» **Electronics source listings**
#####
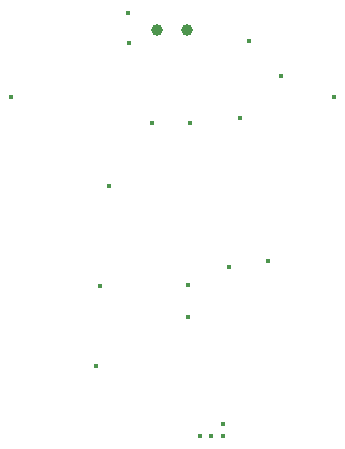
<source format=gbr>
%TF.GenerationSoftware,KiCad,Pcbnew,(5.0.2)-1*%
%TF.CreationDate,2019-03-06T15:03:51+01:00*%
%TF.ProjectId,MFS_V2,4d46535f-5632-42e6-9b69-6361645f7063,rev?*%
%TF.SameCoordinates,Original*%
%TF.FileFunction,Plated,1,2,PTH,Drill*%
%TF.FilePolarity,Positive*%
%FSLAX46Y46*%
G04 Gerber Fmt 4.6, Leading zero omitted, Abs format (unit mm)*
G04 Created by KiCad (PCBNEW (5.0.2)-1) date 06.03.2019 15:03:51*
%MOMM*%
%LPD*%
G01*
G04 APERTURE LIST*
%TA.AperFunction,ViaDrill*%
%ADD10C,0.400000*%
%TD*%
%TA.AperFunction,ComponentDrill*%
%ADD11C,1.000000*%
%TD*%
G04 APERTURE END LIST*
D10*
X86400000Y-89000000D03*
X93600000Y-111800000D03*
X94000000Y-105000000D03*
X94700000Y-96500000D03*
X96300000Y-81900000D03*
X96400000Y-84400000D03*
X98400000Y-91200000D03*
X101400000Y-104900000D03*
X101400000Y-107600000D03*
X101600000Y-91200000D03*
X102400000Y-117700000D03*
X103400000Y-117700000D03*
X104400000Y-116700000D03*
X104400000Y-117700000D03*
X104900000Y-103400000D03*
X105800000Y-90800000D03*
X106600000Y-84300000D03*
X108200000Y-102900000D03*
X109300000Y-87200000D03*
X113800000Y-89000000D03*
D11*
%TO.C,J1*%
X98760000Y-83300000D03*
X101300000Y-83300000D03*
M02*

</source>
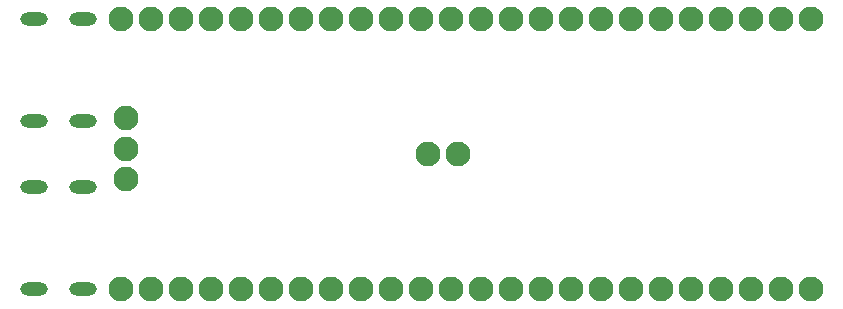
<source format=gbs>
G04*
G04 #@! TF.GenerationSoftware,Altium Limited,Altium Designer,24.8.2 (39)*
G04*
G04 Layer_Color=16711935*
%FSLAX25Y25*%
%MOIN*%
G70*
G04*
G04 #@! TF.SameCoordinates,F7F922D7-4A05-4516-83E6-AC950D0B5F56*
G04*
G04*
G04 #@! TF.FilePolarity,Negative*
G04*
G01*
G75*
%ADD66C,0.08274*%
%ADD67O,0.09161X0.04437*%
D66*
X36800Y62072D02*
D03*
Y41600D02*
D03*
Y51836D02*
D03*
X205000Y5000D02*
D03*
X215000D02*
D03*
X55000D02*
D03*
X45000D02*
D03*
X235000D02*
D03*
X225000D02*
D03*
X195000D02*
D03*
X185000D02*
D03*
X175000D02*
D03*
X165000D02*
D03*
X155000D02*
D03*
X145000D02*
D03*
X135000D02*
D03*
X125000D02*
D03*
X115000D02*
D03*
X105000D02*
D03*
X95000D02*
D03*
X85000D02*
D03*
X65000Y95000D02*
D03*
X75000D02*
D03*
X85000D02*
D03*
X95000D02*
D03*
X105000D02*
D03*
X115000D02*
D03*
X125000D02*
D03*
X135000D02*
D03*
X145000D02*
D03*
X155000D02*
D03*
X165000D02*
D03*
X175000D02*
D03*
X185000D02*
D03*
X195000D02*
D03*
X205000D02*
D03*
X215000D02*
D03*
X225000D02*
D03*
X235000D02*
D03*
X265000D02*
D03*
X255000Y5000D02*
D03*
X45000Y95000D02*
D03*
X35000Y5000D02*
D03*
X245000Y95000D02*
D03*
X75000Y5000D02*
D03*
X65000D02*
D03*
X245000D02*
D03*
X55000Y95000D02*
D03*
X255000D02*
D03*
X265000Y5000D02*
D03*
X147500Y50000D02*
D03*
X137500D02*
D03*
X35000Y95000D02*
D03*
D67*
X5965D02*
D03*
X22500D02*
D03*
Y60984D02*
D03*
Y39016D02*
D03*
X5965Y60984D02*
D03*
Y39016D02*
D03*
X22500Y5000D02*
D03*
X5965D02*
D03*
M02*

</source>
#####
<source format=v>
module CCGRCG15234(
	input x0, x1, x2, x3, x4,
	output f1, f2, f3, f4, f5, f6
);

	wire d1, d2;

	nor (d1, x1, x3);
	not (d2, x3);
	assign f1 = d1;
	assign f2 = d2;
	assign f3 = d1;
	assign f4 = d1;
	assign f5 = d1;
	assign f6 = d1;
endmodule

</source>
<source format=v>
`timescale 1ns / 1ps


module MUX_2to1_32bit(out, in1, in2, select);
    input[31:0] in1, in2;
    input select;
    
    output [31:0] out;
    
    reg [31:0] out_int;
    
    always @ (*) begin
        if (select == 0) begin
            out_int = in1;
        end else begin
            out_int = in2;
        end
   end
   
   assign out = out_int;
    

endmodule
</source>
#####
» **Problem details**
Using the records above, count how many lines include the word "SameCoordinates", and reply only with that figure.

» **Output of the task**
2